(What you should do): Please render every line of the records below as a numbered list, skipping blank lines and leaving the pictures out.

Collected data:

>>>>>

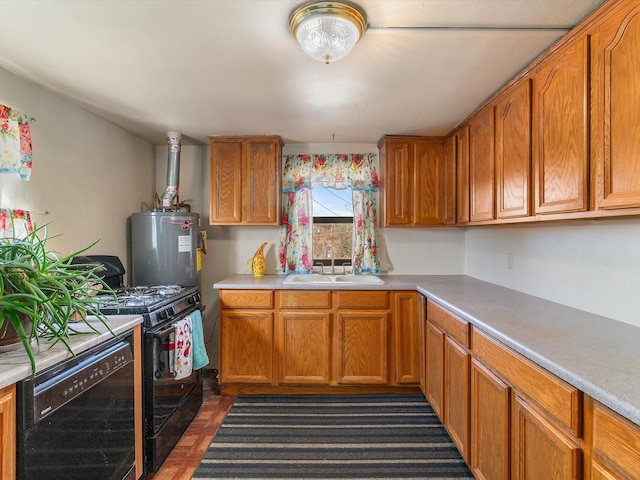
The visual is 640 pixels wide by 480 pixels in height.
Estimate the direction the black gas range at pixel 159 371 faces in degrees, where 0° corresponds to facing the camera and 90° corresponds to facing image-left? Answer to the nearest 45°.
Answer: approximately 315°

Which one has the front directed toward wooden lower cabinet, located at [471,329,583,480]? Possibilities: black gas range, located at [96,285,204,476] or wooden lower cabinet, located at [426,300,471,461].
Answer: the black gas range

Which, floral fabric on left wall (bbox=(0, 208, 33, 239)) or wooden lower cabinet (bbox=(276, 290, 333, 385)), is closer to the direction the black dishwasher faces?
the wooden lower cabinet

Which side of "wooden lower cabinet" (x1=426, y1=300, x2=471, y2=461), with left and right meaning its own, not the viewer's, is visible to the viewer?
left

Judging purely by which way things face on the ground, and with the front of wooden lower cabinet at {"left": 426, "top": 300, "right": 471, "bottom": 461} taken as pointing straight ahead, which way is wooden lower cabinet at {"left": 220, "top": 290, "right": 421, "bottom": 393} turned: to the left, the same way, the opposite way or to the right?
to the left

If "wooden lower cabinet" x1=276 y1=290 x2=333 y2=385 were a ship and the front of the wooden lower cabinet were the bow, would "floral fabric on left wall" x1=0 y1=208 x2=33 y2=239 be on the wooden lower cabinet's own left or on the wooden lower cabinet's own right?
on the wooden lower cabinet's own right

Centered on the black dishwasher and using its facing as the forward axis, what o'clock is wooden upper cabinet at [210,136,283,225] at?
The wooden upper cabinet is roughly at 9 o'clock from the black dishwasher.

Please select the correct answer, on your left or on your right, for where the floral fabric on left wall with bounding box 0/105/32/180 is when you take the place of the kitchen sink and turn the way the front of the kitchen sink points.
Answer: on your right

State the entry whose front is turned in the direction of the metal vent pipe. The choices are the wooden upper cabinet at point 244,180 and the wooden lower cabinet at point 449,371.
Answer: the wooden lower cabinet
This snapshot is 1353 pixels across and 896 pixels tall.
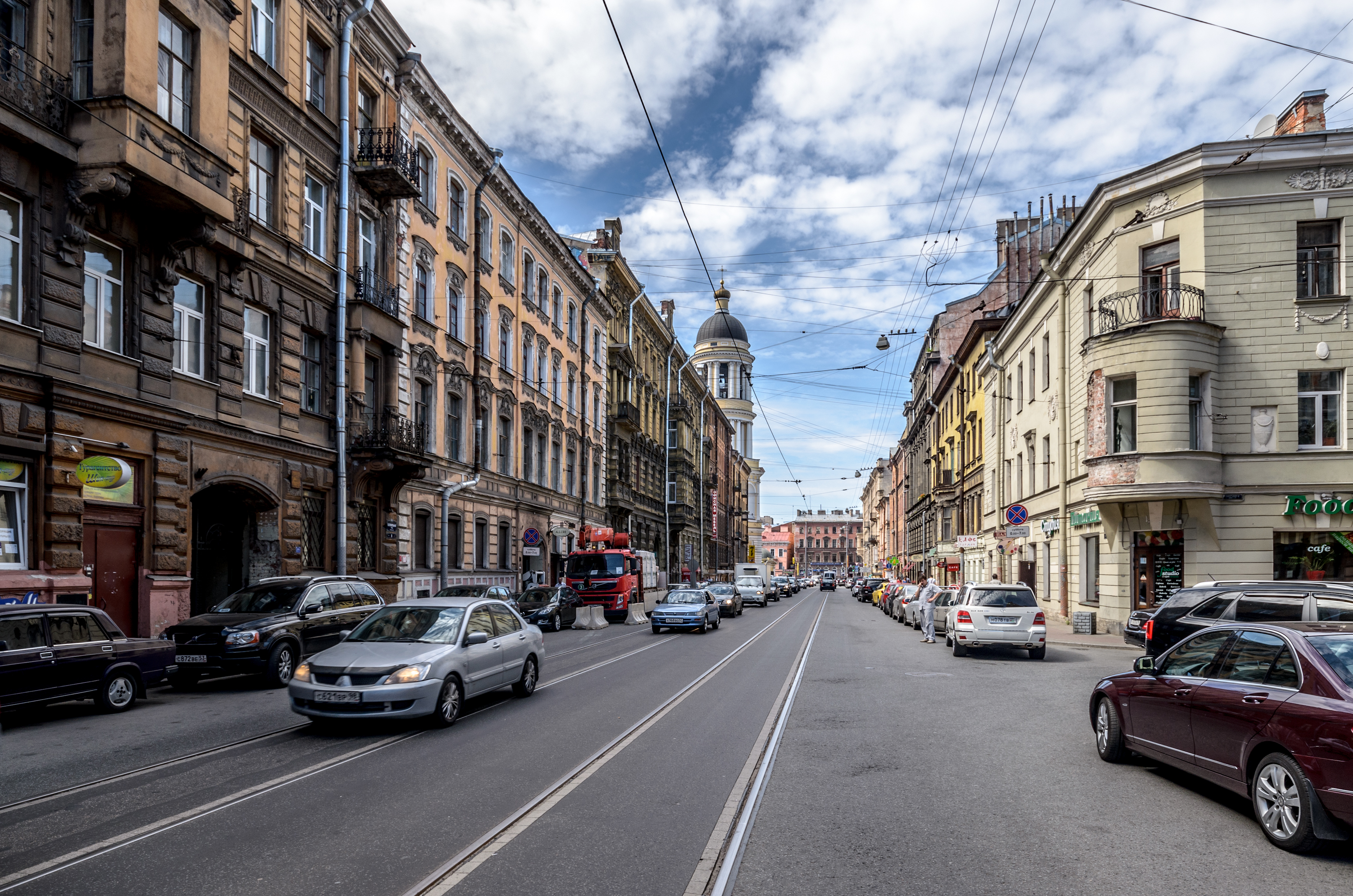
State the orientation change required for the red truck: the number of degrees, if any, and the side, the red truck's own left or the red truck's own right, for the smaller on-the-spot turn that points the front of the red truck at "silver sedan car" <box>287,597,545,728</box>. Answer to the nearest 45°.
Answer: approximately 45° to the red truck's own left

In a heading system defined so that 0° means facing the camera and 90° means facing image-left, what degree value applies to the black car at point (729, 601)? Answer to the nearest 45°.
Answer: approximately 0°

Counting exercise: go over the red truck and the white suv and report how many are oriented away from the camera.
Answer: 1

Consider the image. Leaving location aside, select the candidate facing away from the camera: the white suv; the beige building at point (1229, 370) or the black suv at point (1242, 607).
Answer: the white suv

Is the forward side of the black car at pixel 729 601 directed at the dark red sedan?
yes

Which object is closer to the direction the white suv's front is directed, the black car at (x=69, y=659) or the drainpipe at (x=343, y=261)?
the drainpipe

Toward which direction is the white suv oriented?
away from the camera

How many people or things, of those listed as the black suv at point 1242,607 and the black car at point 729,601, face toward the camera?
1

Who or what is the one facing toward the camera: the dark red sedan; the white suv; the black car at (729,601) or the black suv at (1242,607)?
the black car

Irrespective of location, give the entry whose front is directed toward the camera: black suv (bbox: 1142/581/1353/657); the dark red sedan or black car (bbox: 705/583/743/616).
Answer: the black car
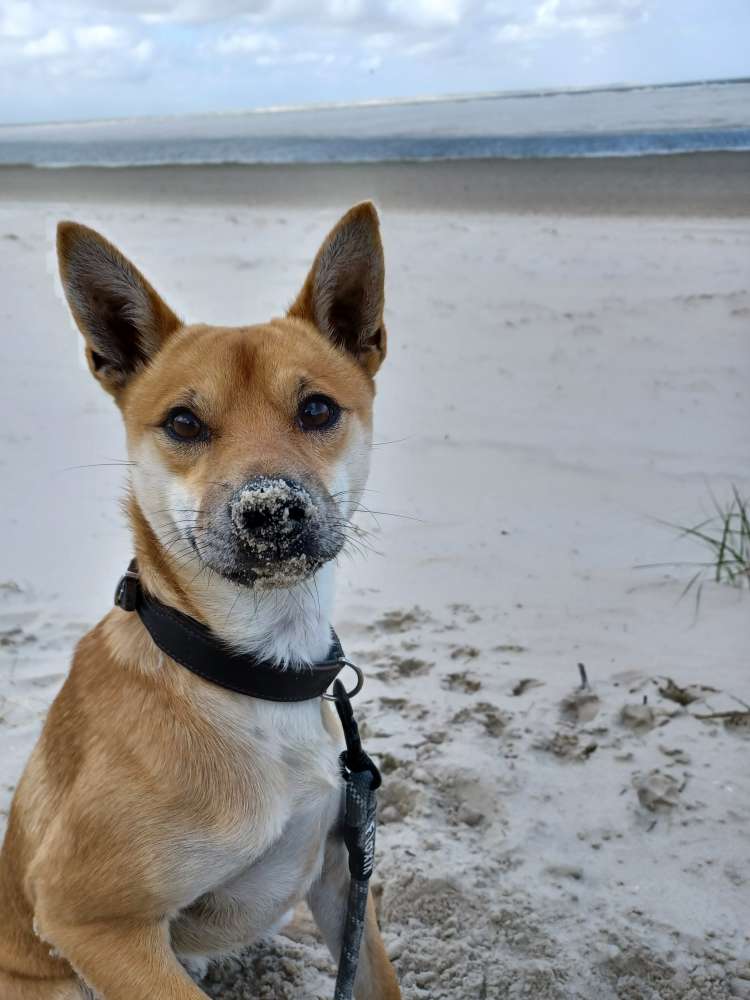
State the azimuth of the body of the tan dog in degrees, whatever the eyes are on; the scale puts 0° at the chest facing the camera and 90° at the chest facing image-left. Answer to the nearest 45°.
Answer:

<<<<<

(Response box):
1. The visual is 640 pixels wide by 480 pixels in height.
2. Estimate the direction the black gas range at pixel 159 371 faces in degrees, where 0° corresponds to facing the camera and 90° corresponds to facing image-left? Answer to the nearest 45°.
3. Answer: approximately 315°
4. Which one has the front directed toward wooden lower cabinet, located at [471,329,583,480]? Possibilities: black gas range, located at [96,285,204,476] or wooden lower cabinet, located at [426,300,471,461].
5. Answer: the black gas range
6. Which, floral fabric on left wall (bbox=(0, 208, 33, 239)) or wooden lower cabinet (bbox=(276, 290, 333, 385)), is closer to the direction the black dishwasher faces?
7. the wooden lower cabinet
8. Which side of "wooden lower cabinet" (x1=426, y1=300, x2=471, y2=461), with left and right meaning its own, not the viewer's, is visible to the viewer?
9. left
10. Judging purely by which way things face on the ground, and with the front of wooden lower cabinet at {"left": 426, "top": 300, "right": 471, "bottom": 461} taken as pointing straight ahead, which way is wooden lower cabinet at {"left": 220, "top": 290, "right": 421, "bottom": 393} turned: to the left, the same way, the opposite way or to the right?
11. to the left
12. If "wooden lower cabinet" x1=276 y1=290 x2=333 y2=385 were a ship and the front of the wooden lower cabinet were the bow, would "floral fabric on left wall" x1=0 y1=208 x2=33 y2=239 be on the wooden lower cabinet's own left or on the wooden lower cabinet's own right?
13. on the wooden lower cabinet's own right
14. Centered on the black dishwasher and using its facing as the forward axis, what o'clock is wooden upper cabinet at [210,136,283,225] at?
15. The wooden upper cabinet is roughly at 9 o'clock from the black dishwasher.
16. Please select the correct answer, on your left or on your right, for where the floral fabric on left wall with bounding box 0/105/32/180 is when you take the place of the kitchen sink and turn the way the front of the kitchen sink points.
17. Answer: on your right
18. State the entry whose front is turned in the direction of the metal vent pipe. The choices are the wooden upper cabinet at point 244,180 and the wooden lower cabinet at point 449,371.
19. Answer: the wooden lower cabinet
20. This snapshot is 1353 pixels across and 896 pixels tall.
21. State the orientation change required for the red truck: the number of degrees, if any, and the side, the red truck's own left or the red truck's own right, for the smaller on-the-spot turn that points the front of the red truck at "silver sedan car" <box>287,597,545,728</box>. Answer to the nearest 45°.
22. Answer: approximately 45° to the red truck's own left
23. In a heading system defined so that 0° means facing the camera and 90° means facing image-left, what degree value applies to the black car at point (729, 601)? Answer to the nearest 45°.
24. Answer: approximately 0°
25. Counting exercise: go over the red truck and the white suv and report how many are oriented away from the camera.
26. Answer: 1
27. Consider the image. Leaving location aside, select the candidate facing away from the camera: the white suv; the beige building at point (1229, 370) or the black suv at point (1242, 607).
28. Answer: the white suv
29. Is the forward side of the black car at pixel 729 601 directed at the dark red sedan?
30. yes
31. Which object is closer to the direction the white suv's front is directed, the black car at (x=69, y=659) or the drainpipe at (x=343, y=261)?
32. the drainpipe
33. Toward which direction is the white suv oriented?
34. away from the camera
35. How many people or things, of those listed as the black suv at point 1242,607 and the black car at point 729,601, face toward the camera?
36. 1
37. Who or what is the one facing toward the camera: the dark red sedan; the white suv; the black car at (729,601) or the black suv at (1242,607)?
38. the black car
39. Irrespective of location, give the entry whose front is directed toward the camera: black suv (bbox: 1142/581/1353/657); the dark red sedan or black car (bbox: 705/583/743/616).
40. Answer: the black car
41. State the azimuth of the body of the tan dog in degrees, whatever the eyes are on; the scale puts 0° at the chest facing the camera and 90° at the chest facing image-left. Answer to the nearest 45°.
42. Answer:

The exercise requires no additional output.